Photograph of Cover of The Un-Supported Mothers Handbook by members of the Claimants’ Union

The Un-Supported Mothers Handbook by members of the Claimants’ Union, printed by [Crest Press]. Copyright – With kind permission of the Mike Braybrook Archive Group

In 1978, moved on again by the council, Printshop W11 moved to ‘The Point’ on Tavistock Road. By this point those that ran the press were still working for free but they were breaking even and had developed an impressive list of local customers. Before it ended, the press was to go through one final move, forming in 1982 into ‘Words Illustrated’ run by Braybrook, Conor Lynch and George Robertson. Words Illustrated ran in this format for much of the eighties before finally folding in 1988. As his next move Mike Braybrook started A-Priori Press and though this was more commercial in the sense that people earned a wage (and so commercial work was undertaken) it remained the go-to for local community printing until it was finally bought in the 1990s by Portobello Press.

Through all these changes – and the many wider political and national changes over these decades - the press and the essential community activism around it remained the constant.
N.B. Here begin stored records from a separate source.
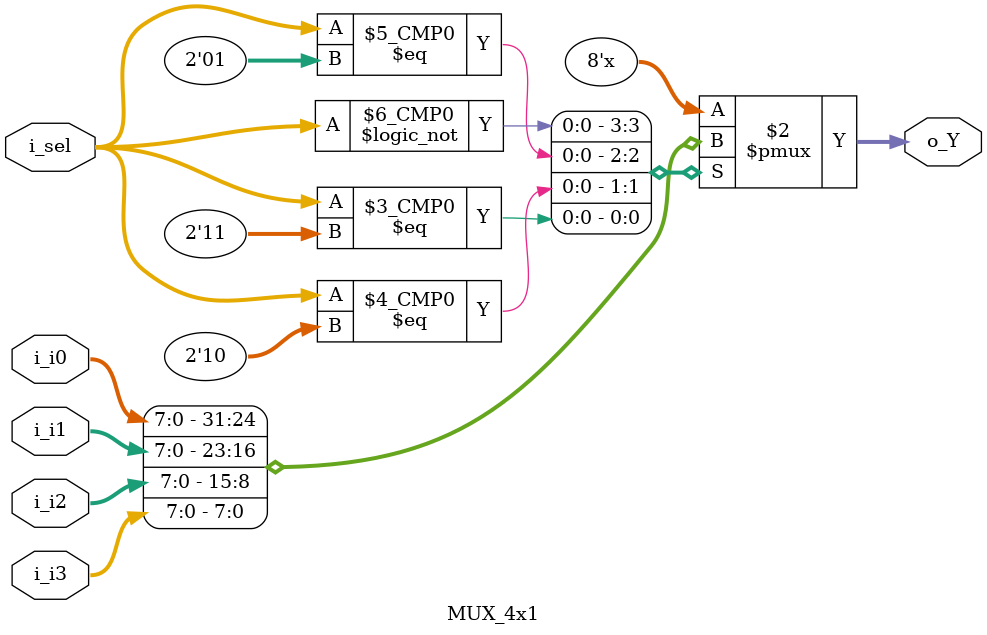
<source format=v>

module MUX_4x1#(  parameter DATA_WIDTH  = 8,
                	parameter ADDR_1 = 5,
	                parameter ADDR_2 = 4
               )( input      [DATA_WIDTH-1:0]    i_i0,i_i1,i_i2,i_i3,
                	input      [ADDR_1-1:ADDR_2-1] i_sel,
	                output reg [DATA_WIDTH-1:0]    o_Y
                );

	always@(*)
	begin
		o_Y = 0;
		case(i_sel)
			2'b00 : o_Y = i_i0;
			2'b01 : o_Y = i_i1;
			2'b10 : o_Y = i_i2;
			2'b11 : o_Y = i_i3;
		endcase
	end

endmodule

</source>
There had been differences: Notting Hill Press wanted to be embedded in the broad left community coalition which was active in North Kensington at the time, they wanted to serve that movement; Crest Press worked as a collective of political activists who were involved in local and national movements; later incarnations, Printshop West 11 and Words Illustrated, functioned more as worker collectives serving community groups and supporting movements for social and political change. Through it all, one thing remained the same – the Rotaprint 30/60 which was used until this final iteration in 1988. As Forster re-calls, “from 1968 to 1990’s the names of the printers and of the press change, but the machines carried on”. Beryl Foster (2017).